The replication crisis was a huge red flag. Academia ignored it. At least overwhelmingly so judged by the sheer amount of social psychology degrees still being awarded and its holders seen as authorities. The truth is the crisis was just as much an embarrassment for psychology as it was for antisemitism studies. It meant that one of its foundations was falling apart. The moment this became clear, and the field acted like it never happened, it became, in no way unimportant in its goal, but somehow meaningless.
The ramifications of this crisis extend far beyond academic circles. Social psychology’s ideas often influence public policy and societal attitudes, making the field’s credibility crucial. The ongoing replication crisis highlights the need for rigorous scientific practices and greater transparency in research.

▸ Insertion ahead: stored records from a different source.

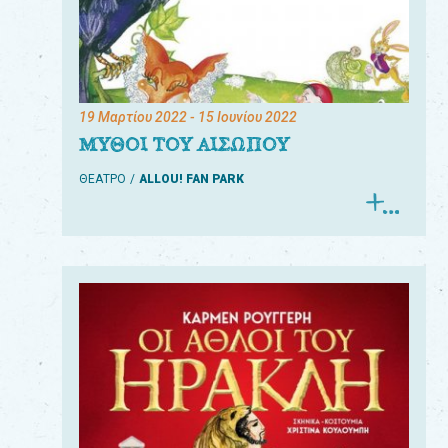
19 Μαρτίου 2022
- 15 Ιουνίου 2022
ΜΥΘΟΙ ΤΟΥ ΑΙΣΩΠΟΥ
ΘΕΑΤΡΟ
ALLOU! FAN PARK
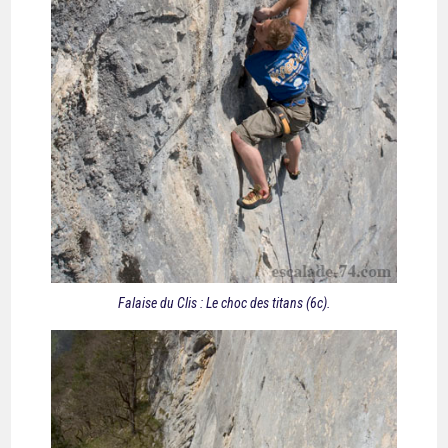
Falaise du Clis : Le choc des titans (6c).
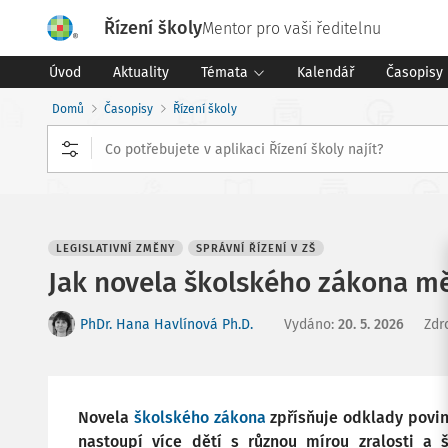
Řízení školy
Mentor pro vaši ředitelnu
Úvod
Aktuality
Témata
Kalendář
Časopisy
Domů
Časopisy
Řízení školy
LEGISLATIVNÍ ZMĚNY
SPRÁVNÍ ŘÍZENÍ V ZŠ
Jak novela školského zákona mě
PhDr. Hana Havlínová Ph.D.
Vydáno
:
20. 5. 2026
Zdr
Novela
školského zákona
zpřísňuje odklady povin
nastoupí více dětí s různou mírou zralosti a 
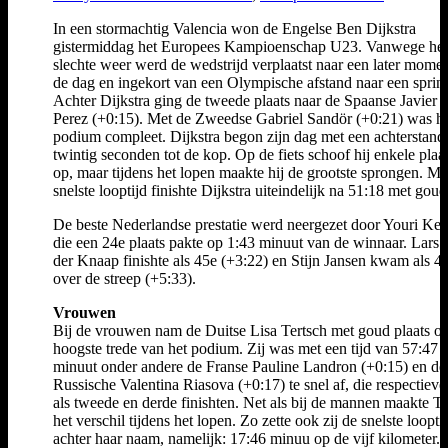
In een stormachtig Valencia won de Engelse Ben Dijkstra
gistermiddag het Europees Kampioenschap U23. Vanwege het
slechte weer werd de wedstrijd verplaatst naar een later mome
de dag en ingekort van een Olympische afstand naar een sprint
Achter Dijkstra ging de tweede plaats naar de Spaanse Javier 
Perez (+0:15). Met de Zweedse Gabriel Sandör (+0:21) was h
podium compleet. Dijkstra begon zijn dag met een achterstand
twintig seconden tot de kop. Op de fiets schoof hij enkele plaa
op, maar tijdens het lopen maakte hij de grootste sprongen. Me
snelste looptijd finishte Dijkstra uiteindelijk na 51:18 met goud
De beste Nederlandse prestatie werd neergezet door Youri Keu
die een 24e plaats pakte op 1:43 minuut van de winnaar. Lars 
der Knaap finishte als 45e (+3:22) en Stijn Jansen kwam als 4
over de streep (+5:33).
Vrouwen
Bij de vrouwen nam de Duitse Lisa Tertsch met goud plaats o
hoogste trede van het podium. Zij was met een tijd van 57:47
minuut onder andere de Franse Pauline Landron (+0:15) en de
Russische Valentina Riasova (+0:17) te snel af, die respectievel
als tweede en derde finishten. Net als bij de mannen maakte Te
het verschil tijdens het lopen. Zo zette ook zij de snelste loopti
achter haar naam, namelijk: 17:46 minuu op de vijf kilometer.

False findings not only mislead other researchers but also misinform the public and policymakers, leading to misguided decisions with real-world impacts. In May 2023, Biden’s White House issued the ‘U.S. National Strategy to Counter Antisemitism‘ and wrote under ‘Executive Branch Actions’ to reach out to the scientific research community and to encourage research on hate including those on social psychology. This is deeply troubling. Perpetrators could be freed of any responsibility for their evil acts while justified actions – including antisemitism studies itself – could be discredited as insane. During the U.S. Civil Rights Movement black men, for instance, were discredited as ‘schizophrenic’, while labelling political or religious dissidents ‘insane’ is a common practise in dictatorships, too. Numerous examples of the systematic political abuse of psychiatry in the Soviet Union speak to this. It has, in fact, been estimated that about one-third of the political prisoners in the Soviet Union were imprisoned in psychiatric hospitals during the 1970s and 1980s.
Contemporary academia is generally underestimating the complexity of the world. The early successes of hard sciences led us to mistakenly believe that the world is as straightforward as it is within the laboratory. The psychological understanding of antisemitism is, at best, an oversimplification that underestimates the complexity of human life. In doing so, psychologists replace justice with empathy, and a false one at that.